Kulongoski was perhaps Oregon’s biggest cheerleader, pitching the state to business leaders in Europe, the Middle East, Asia and elsewhere.
He has also been an advocate for Oregon’s abundant natural resources.
Renewable energy companies flocked to Oregon, lured by Kulongoski himself and by policies he supported: tax credits and a renewable energy standard requiring large utilities to get some of their energy from renewable sources.
Kulongoski worked with the governors of Washington and California to combat global warming. Their effort ballooned into the Western Climate Initiative, a collaboration among seven U.S. states and four Canadian provinces, which seeks to enact a regional cap-and-trade program to reduce greenhouse gas emissions beginning in 2012.
But one of his signature achievements, the Business Energy Tax Credit, ran into persistent criticism that it was mismanaged and oversold.
Early in his tenure, Kulongoski wanted to remake Oregon’s higher education system by increasing access and producing better graduates, to help drive the economy.

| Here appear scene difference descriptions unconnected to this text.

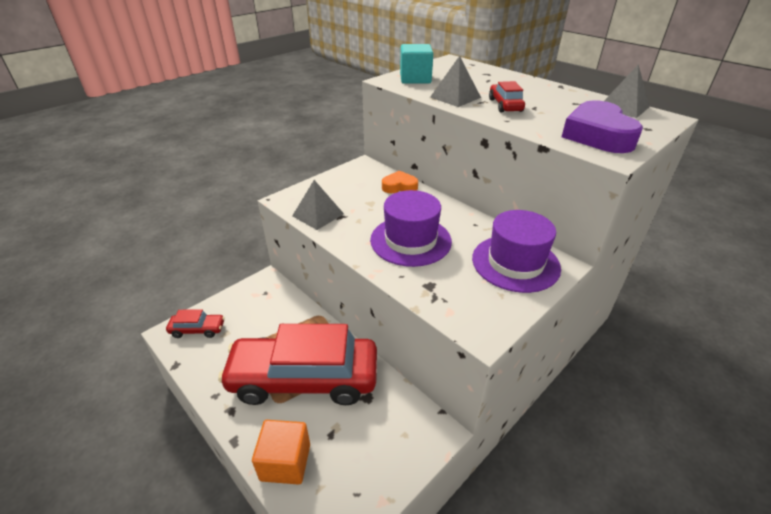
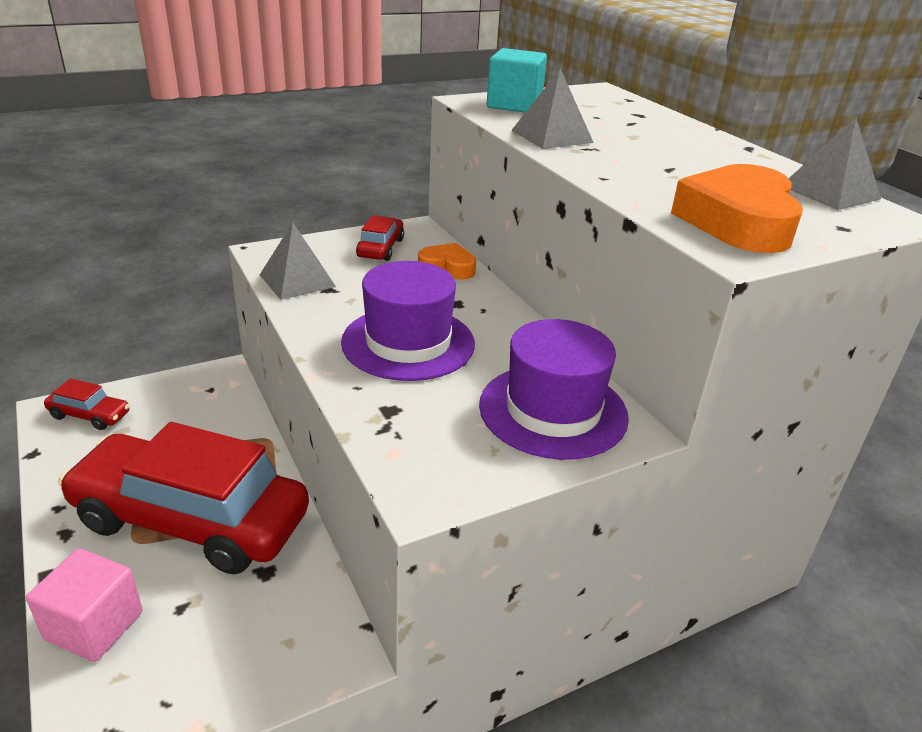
camera: 15 degrees right, 5 degrees down
(285, 462) = (94, 625): orange cube -> pink cube
(505, 105) = (622, 158): red car -> red car (380, 248)
(597, 135) = (738, 221): purple heart -> orange heart

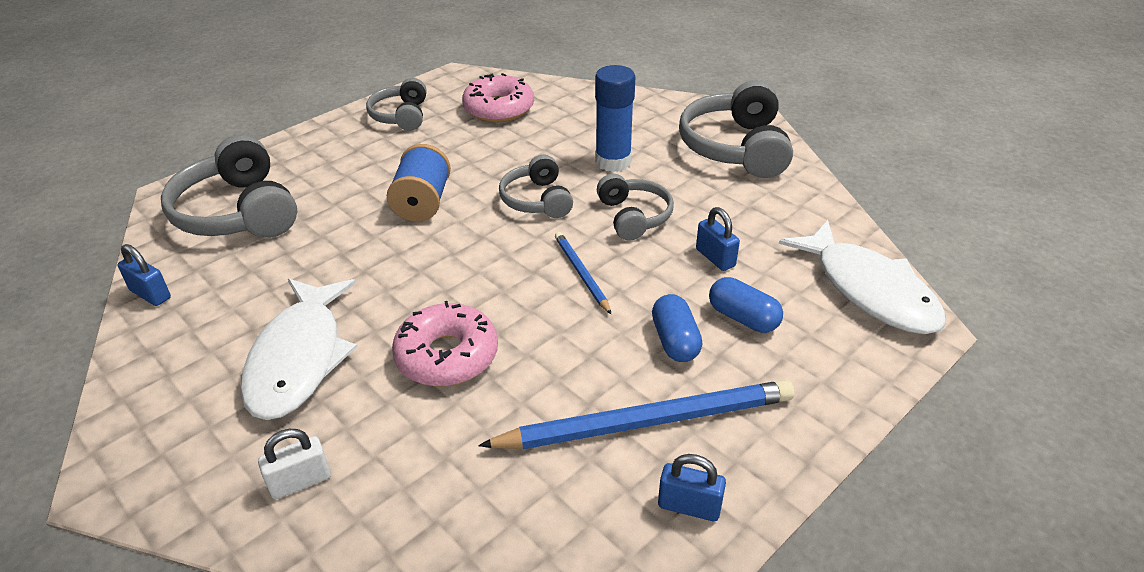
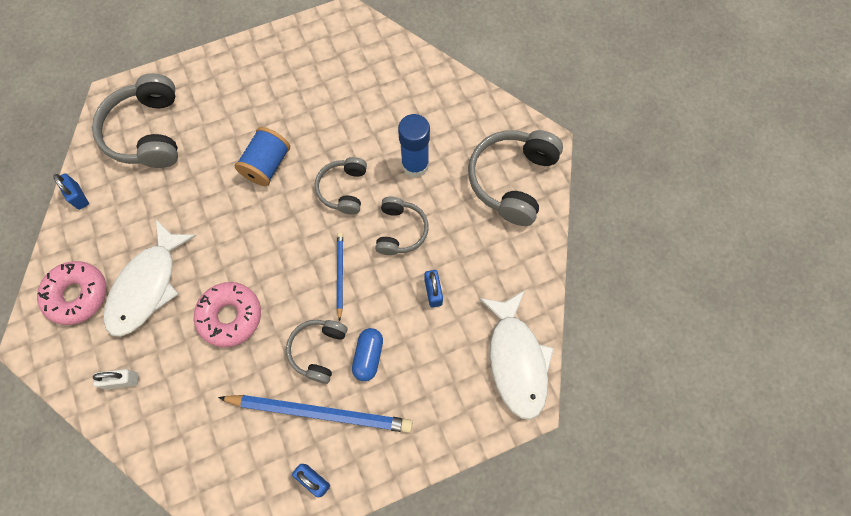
camera: 20 degrees right, 30 degrees up
(401, 116) = (288, 56): grey headphones -> grey headphones (318, 350)
(499, 109) = (361, 71): pink donut -> pink donut (77, 295)
(743, 318) = (420, 353): blue capsule -> none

Kulongoski turned to former Gov. Neil Goldschmidt, a trusted friend and adviser who was, Kulongoski believed, the only person with the political connections, charm and toughness to muscle through an overhaul that was certain to have powerful critics.
Six months after Kulongoski announced the effort, Goldschmidt admitted to an illegal sexual relationship with a 14-year-old girl in the 1970s and resigned. Without Goldschmidt, Kulongoski said, the education plan was no longer possible.
He said being unable to realize his higher education goals left him with what he called the largest regret of his governorship.